▸ Activity
Where in the data does the word "worn" appear? Find those lines and copy them.

Segment Start: Recorded data

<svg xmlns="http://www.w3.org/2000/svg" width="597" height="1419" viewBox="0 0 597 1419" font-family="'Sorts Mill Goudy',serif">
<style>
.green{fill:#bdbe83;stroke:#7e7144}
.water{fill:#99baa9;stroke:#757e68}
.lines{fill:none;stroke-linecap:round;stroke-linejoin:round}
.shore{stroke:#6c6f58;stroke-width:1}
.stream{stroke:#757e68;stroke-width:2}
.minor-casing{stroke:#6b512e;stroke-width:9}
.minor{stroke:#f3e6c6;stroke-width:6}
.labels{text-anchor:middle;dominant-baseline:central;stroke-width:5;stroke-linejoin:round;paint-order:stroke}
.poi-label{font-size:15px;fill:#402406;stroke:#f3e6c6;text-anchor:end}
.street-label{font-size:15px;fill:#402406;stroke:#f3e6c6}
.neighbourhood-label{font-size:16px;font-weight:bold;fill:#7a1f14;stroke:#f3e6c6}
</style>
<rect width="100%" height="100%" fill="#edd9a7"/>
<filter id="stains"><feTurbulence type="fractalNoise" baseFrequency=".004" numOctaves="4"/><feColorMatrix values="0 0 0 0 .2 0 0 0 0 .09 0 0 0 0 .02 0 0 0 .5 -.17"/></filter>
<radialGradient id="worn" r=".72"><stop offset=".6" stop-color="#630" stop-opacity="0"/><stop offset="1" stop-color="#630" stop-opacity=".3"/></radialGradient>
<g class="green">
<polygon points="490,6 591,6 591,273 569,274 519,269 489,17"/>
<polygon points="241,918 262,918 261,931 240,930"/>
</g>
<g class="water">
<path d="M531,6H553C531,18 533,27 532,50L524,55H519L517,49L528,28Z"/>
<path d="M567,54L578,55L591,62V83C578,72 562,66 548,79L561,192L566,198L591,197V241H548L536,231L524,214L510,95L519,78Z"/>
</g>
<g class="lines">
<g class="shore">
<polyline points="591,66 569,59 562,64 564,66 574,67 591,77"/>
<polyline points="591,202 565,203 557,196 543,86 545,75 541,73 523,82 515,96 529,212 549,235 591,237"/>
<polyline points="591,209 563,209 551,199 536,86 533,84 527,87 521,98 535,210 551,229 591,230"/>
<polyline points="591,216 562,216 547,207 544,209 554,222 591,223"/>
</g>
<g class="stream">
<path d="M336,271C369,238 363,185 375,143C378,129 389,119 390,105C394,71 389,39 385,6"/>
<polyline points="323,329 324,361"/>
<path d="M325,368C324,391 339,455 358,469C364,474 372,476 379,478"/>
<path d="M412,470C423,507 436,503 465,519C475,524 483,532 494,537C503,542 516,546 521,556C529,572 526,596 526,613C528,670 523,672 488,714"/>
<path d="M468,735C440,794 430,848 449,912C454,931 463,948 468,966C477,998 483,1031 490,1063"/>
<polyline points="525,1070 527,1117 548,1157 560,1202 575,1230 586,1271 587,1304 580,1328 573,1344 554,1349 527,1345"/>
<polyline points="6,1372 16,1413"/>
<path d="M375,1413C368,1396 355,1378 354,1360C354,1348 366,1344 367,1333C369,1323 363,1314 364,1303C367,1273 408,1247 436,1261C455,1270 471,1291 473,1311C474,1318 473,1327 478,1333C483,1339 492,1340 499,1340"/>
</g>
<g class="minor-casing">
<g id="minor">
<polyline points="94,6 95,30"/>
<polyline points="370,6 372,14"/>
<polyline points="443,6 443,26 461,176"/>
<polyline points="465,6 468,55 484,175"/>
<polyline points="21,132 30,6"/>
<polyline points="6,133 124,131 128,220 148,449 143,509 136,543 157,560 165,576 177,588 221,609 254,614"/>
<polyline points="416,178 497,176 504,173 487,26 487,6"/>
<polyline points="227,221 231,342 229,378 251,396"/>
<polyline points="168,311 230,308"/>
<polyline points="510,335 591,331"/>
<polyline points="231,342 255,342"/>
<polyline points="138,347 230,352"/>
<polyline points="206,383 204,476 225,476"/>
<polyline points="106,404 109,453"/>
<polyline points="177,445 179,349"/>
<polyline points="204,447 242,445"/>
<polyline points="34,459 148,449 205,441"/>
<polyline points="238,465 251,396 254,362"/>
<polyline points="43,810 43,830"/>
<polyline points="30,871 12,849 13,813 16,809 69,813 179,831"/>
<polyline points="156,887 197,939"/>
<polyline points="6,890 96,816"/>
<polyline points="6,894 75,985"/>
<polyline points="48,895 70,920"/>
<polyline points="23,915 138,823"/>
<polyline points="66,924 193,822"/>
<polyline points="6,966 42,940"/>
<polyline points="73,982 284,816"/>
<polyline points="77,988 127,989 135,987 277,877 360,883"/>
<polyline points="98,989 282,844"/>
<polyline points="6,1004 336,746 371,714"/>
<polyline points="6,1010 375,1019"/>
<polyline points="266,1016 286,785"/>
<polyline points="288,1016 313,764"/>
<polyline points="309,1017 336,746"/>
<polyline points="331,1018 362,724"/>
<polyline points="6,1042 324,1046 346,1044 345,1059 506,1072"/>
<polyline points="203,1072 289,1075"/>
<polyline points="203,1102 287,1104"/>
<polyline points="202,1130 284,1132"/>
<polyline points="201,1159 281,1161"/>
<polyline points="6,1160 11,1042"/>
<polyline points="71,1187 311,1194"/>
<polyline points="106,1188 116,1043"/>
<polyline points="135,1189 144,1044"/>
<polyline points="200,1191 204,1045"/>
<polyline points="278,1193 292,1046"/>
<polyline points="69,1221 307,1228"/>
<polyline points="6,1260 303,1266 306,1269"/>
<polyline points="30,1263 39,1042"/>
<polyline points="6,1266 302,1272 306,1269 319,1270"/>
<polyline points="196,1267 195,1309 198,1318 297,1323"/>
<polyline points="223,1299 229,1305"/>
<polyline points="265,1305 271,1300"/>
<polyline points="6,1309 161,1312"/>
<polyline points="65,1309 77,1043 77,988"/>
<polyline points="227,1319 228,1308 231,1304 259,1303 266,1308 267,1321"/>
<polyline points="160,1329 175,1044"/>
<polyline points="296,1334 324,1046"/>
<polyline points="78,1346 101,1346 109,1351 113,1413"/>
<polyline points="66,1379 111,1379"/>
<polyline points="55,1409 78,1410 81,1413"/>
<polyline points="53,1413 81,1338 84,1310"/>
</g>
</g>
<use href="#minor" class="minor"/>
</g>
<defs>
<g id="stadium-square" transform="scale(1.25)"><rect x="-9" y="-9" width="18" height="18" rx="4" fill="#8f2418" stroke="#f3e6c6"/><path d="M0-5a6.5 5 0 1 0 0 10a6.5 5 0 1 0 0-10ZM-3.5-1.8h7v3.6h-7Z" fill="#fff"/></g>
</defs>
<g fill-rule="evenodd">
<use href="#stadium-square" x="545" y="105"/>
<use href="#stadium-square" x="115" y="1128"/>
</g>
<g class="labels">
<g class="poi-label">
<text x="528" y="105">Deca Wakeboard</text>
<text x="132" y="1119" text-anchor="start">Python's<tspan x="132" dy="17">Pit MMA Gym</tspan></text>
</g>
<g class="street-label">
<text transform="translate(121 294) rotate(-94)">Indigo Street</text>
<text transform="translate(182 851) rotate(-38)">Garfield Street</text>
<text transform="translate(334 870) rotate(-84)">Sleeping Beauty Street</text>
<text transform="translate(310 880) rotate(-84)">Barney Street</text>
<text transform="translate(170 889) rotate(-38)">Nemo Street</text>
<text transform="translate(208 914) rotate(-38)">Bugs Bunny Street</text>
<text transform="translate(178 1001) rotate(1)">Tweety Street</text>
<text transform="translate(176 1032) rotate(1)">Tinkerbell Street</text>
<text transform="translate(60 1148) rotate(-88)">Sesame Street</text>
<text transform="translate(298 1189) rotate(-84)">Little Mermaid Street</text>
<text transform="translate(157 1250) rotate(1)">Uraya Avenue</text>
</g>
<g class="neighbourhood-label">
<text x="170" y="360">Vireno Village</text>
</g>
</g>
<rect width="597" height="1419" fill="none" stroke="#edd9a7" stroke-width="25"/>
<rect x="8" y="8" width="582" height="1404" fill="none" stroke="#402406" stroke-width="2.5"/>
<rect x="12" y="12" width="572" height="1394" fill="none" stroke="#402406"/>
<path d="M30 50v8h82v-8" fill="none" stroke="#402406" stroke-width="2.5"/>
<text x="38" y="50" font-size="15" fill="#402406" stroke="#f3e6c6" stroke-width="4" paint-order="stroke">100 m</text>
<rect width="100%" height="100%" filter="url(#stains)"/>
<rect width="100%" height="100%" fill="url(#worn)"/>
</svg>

Segment End: Recorded data

▸ Answer to the exercise
<radialGradient id="worn" r=".72"><stop offset=".6" stop-color="#630" stop-opacity="0"/><stop offset="1" stop-color="#630" stop-opacity=".3"/></radialGradient>
<rect width="100%" height="100%" fill="url(#worn)"/>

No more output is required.